Farmers in Denmark’s Wadden Sea region have been rearing sheep and lambs for over one thousand years.
The hardy grasses found in the salt meadows are rich in nutrients which give Vadehavslam PGI its distinct, salty and delicious taste.
The town of Ribe in south-west Denmark is the oldest in the country, originally founded around 710 as a trading post for merchants in the region. Archaeological digs have revealed that lamb and mutton were among the first products to be traded on the market there, having been reared in the villages of the salt meadows along the Wadden Sea. This suggests that farmers have been rearing sheep and lambs in the area since the Iron Age.
Vadehavslam (Wadden Sea Lamb) continues this tradition of raising the animals in the salt meadows. Historically, storms have hit the area almost every year, causing the farmland to flood. The silt left behind by the sea is very fertile, and has created lush meadows in the salt marshes. Here, the sheep and lambs graze in the summer, and farmers gather fodder for the winter.
The impact of the seawater has caused hardy grasses to develop in the meadows over time. These grasses are not particularly well suited to conventional agriculture, but are almost perfect for animal grazing due to the abundance of nutrients they contain. Analysis of soil samples from the meadows in the late 1960s found extremely high levels of potassium, which corresponds to the high clay content of the soil.
In normal arable land, sodium content is rarely determined because it is so low that it has no impact on the structure of the soil. In the Wadden Sea region, however, the sodium content of the salt meadows is very high − a result of the sea salt deposited when the meadows were created. The lambs graze on the meadows, and the high levels of potassium and sodium present in the grass are what give Vadehavslam its quality and special, salty taste.
The mineral profile of the grass also makes it durable and able to withstand the extreme weather conditions it encounters. In fact, it is the harsh, salty impact of the Wadden Sea that makes grazing in the area unique. In recognition of its distinctive taste, the unique environment of the salt meadows and the expertise of the farmers that rear the animals, Vadehavslam was designated a protected geographical indication (PGI) in 2012.
The lambs used to produce Vadehavslam PGI must be born and reared in the Wadden Sea region. This comprises the islands of Romø, Mandø and Fanø off the south-west coast, in addition to a section of the mainland. It is delimited to the south by the German border, to the north by the boundary of the Wadden Sea National Park, and to the east by Denmark’s A11 motorway.

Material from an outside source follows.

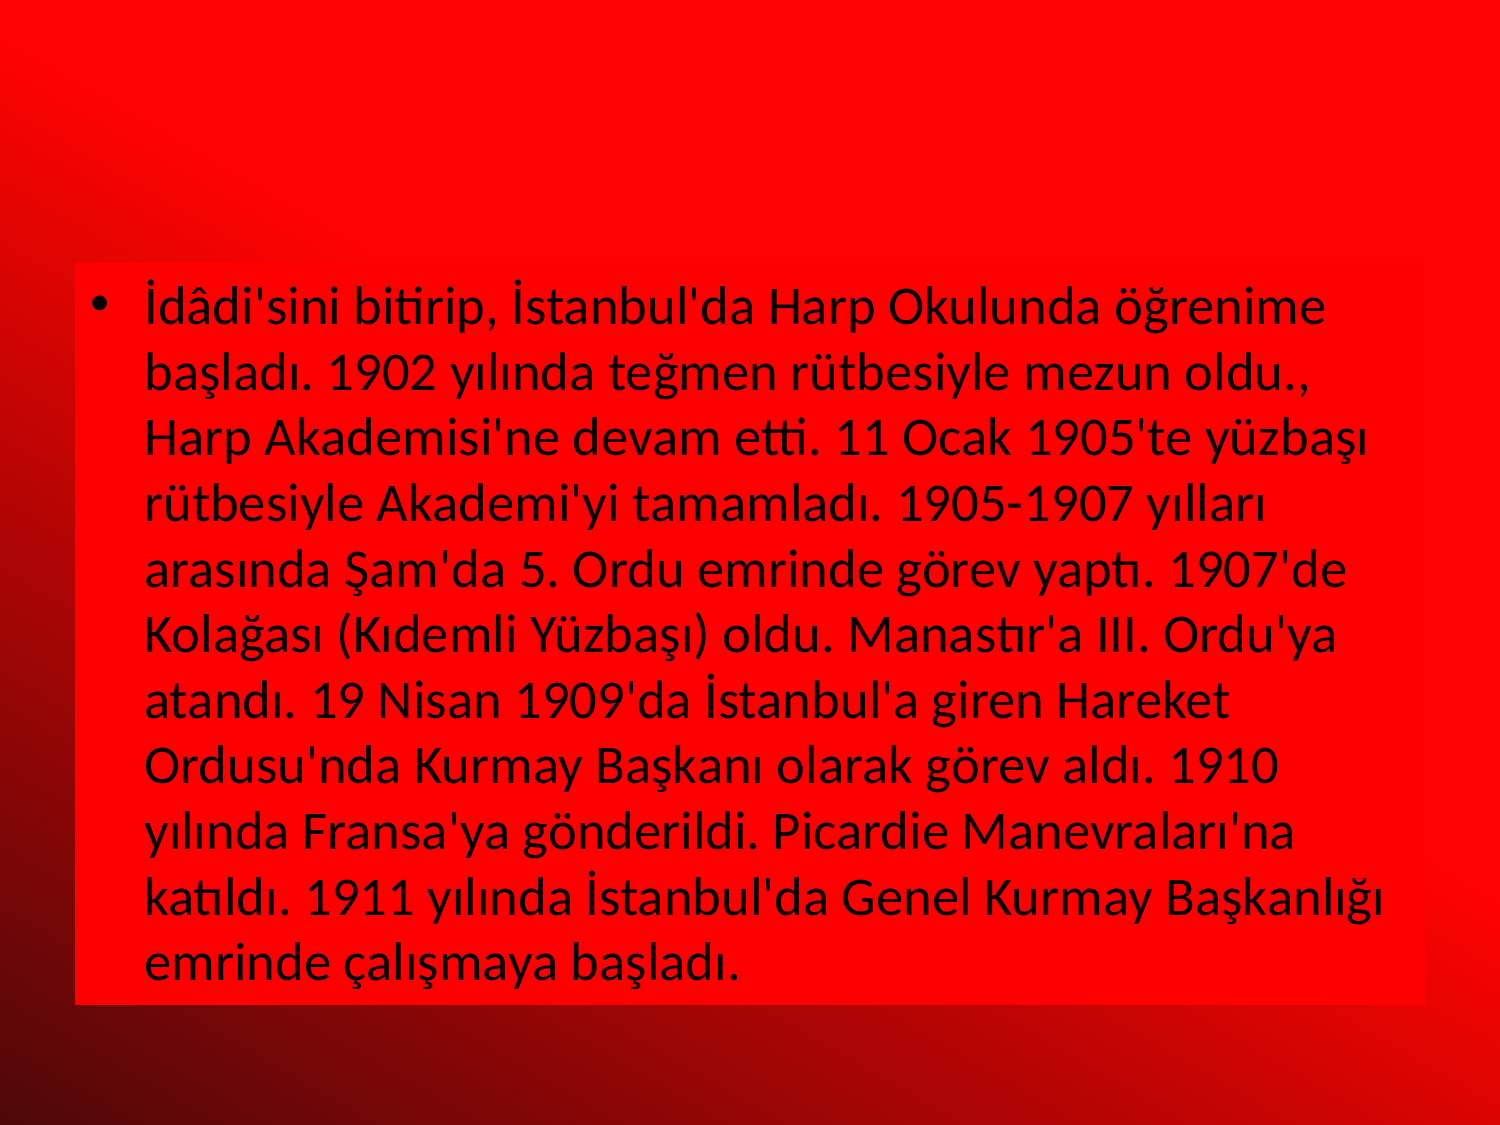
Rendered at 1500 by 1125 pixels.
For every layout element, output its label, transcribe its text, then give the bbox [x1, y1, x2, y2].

In winter the lambs feed on grass, maize, silage and hay supplemented with barley, and 50% of this feed must be produced in the region. The lambs must graze in the salt meadows and the foreland of the Wadden Sea region for at least four and a half months each year to be classified as Vadehavslam PGI.
In addition to the grazing conditions in the salt meadows, another defining characteristic of Vadehavslam PGI is the expertise of the local farmers who rear the animals. The harsh environment places huge demands on the farmers, who draw on generational knowledge and experience to produce strong, hardy lambs.
Breeding techniques through the years have sought to produce sheep that can withstand the challenges posed by the physical environment and produce large, meaty lambs; they can only be slaughtered when they weigh between 19kg and 25kg. Their impressive size, along with the grass on which they graze in the salt meadows, are what sets Vadehavslam PGI apart from lamb produced in other countries.
Vadehavslam PGI is a well known product throughout Denmark and is synonymous with the Wadden Sea region. The annual ‘Lammefestival’ or lamb festival showcases the quality of the region’s lamb, attracting many visitors who sample lamb dishes in local restaurants and learn about lamb production.